The economic stakes of this standoff are enormous. The Strait of Hormuz normally carries one-fifth of the world's oil supply. For three months, it has been effectively closed to most traffic, forcing global oil inventories to deplete at record pace. On Friday, leaders of the World Bank, the International Monetary Fund, and the International Energy Agency issued a joint warning: if shipping does not return to normal before summer peak demand in the Northern Hemisphere, the world faces "increasing risks for fuel security, market conditions, and broader economic resilience." Oil prices have remained elevated—Brent crude at $92 a barrel, well above the $70 level in late February before the war began—though they edged lower Friday on optimism that a deal might be imminent. U.S. stock markets rose on the same sentiment, with the S&P 500 gaining 0.2 percent and the Dow up 0.8 percent.

Meanwhile, the human toll of the broader conflict continued to mount. The United Nations reported that an average of eleven children were killed or wounded every day over the past week in Lebanon, where Israeli forces have pushed deeper into territory, declaring a vast swath of the south an "active combat zone" and ordering mass evacuations. Since fighting between Israel and the Iranian-backed group Hezbollah intensified in March, Lebanon's health ministry says 3,324 people have been killed and 10,000 wounded. More than one million Lebanese have been displaced from their homes. On Friday, Prime Minister Benjamin Netanyahu announced that Israeli ground forces had crossed the Litani River, roughly eighteen miles north of the border, and were operating across "the entire front."

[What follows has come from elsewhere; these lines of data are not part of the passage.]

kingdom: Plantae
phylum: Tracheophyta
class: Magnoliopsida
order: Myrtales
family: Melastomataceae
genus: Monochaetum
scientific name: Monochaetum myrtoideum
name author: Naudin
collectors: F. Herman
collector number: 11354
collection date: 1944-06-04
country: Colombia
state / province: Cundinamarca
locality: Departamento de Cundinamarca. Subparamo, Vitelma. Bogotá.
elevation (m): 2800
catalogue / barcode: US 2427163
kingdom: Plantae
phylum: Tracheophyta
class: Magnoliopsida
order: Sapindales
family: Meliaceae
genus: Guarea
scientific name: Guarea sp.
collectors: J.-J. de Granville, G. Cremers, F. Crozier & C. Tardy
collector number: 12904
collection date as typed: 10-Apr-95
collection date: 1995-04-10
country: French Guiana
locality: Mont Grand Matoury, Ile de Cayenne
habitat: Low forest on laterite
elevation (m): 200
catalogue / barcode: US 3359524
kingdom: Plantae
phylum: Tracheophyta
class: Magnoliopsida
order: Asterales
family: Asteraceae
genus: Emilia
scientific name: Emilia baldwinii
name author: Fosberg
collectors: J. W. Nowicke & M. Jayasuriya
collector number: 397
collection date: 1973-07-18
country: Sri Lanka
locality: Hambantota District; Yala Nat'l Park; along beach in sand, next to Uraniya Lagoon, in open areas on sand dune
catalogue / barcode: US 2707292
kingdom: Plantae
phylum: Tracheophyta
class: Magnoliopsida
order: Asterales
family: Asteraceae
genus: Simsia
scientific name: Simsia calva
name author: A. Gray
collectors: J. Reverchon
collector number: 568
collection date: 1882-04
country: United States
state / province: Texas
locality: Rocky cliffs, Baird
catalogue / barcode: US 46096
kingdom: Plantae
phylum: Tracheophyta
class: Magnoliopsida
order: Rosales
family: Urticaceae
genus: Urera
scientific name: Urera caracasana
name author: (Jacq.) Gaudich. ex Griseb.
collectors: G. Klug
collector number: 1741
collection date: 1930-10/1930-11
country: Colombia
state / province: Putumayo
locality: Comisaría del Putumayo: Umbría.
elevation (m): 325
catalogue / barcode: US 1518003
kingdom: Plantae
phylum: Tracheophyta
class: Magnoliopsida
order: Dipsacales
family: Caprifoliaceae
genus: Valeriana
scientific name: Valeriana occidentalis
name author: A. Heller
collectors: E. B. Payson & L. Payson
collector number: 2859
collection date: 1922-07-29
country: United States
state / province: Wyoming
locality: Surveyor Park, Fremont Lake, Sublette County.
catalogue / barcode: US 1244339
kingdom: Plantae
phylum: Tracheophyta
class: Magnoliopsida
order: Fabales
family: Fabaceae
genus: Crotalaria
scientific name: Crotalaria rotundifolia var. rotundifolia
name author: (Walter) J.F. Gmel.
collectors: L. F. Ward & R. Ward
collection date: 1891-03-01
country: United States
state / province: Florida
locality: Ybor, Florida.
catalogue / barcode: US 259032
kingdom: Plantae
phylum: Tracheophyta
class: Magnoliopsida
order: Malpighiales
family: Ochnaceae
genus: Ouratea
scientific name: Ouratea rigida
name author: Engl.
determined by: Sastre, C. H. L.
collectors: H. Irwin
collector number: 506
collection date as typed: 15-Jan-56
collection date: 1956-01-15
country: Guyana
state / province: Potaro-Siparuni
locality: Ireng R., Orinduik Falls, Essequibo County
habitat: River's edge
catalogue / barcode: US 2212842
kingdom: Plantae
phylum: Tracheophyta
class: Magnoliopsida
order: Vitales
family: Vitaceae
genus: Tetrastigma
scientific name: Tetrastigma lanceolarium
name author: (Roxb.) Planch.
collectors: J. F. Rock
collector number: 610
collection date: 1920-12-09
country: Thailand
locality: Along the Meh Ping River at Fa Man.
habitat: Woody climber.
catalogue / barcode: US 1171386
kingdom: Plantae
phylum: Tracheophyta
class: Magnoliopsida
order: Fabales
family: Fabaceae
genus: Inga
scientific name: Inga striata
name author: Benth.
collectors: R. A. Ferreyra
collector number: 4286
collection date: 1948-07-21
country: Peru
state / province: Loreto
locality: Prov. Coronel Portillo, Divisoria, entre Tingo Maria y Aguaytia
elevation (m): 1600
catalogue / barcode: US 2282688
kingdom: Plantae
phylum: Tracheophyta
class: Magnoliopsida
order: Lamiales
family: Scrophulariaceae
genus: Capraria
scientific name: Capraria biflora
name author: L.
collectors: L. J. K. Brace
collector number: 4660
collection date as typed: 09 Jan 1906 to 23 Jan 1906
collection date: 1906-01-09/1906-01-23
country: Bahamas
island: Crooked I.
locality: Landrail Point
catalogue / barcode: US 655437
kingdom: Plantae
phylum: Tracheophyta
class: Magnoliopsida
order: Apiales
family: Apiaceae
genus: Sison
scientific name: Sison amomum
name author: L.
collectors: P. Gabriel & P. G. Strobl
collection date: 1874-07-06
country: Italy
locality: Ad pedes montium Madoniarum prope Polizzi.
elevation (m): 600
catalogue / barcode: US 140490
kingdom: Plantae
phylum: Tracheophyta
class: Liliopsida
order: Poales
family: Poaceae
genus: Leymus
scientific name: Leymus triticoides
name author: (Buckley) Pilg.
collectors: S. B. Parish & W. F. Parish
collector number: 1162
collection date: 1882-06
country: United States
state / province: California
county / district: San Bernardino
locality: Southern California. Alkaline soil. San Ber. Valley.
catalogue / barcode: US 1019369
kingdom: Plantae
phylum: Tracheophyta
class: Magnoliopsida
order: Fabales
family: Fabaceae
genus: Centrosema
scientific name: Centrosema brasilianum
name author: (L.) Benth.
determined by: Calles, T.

The Treasury Department, meanwhile, announced it had seized approximately one billion dollars in Iranian cryptocurrency assets and imposed new sanctions on firms allegedly helping Iran's military-controlled petroleum company export oil to China and other markets. It also sanctioned an Iranian network accused of impersonating American small businesses to fraudulently purchase restricted technology and network security equipment for the Iranian armed forces. Secretary of State Marco Rubio was scheduled to meet Friday with Pakistan's foreign minister, who has been mediating the indirect U.S.-Iran talks. The question hanging over all of it: whether Trump would sign the deal his negotiators had brought to the table, or whether, as he suggested Wednesday, he would order the military to "finish the job" if Iran did not capitulate to his demands.

We're not there yet, but we're very close, and we're going to keep on working at it.
— Vice President JD Vance, on U.S.-Iran negotiations
The winner of any agreement is the side that is better prepared for war the day after it is signed.
— Iran's chief negotiator Mohammed Bagher Ghalibaf
La Conversación del Hearth Otra perspectiva de la historia
Inventor

Why does Trump keep insisting on destroying Iran's uranium when Iran says that's not even part of the deal?

Model

Because he's trying to reset the terms entirely. He's not negotiating from where the talks actually are—he's announcing what he wants and daring Iran to accept it. It's a negotiating tactic, but it also signals he might not sign what his own team brought him.

Inventor

And Iran's response is to deny the whole thing is real?

Model

Exactly. They're saying the agreement hasn't been finalized, so Trump can't unilaterally rewrite it. It's a way of keeping their options open and not letting him dictate the narrative. Both sides are playing for position.

Inventor

What happens if he doesn't sign?

Model

The ceasefire stays fragile. The strait stays closed. Oil prices stay high. And the war in Lebanon keeps grinding on—eleven children a day, entire families wiped out. The economic pressure on the world gets worse heading into summer.

Inventor

So the deal is really about oil and markets, not principle?

Model

It's about both. Yes, the global economy needs that strait open. But Iran also needs sanctions relief and recognition of its role in the region. Trump wants Iran to have no nuclear capability and no control over shipping. Those are fundamentally incompatible positions right now.

Inventor

Can they bridge that gap?

Model

Maybe. Vance said they're "very close." But "very close" in diplomacy can mean months of haggling, or it can mean the whole thing collapses in hours. We won't know until Trump makes his decision.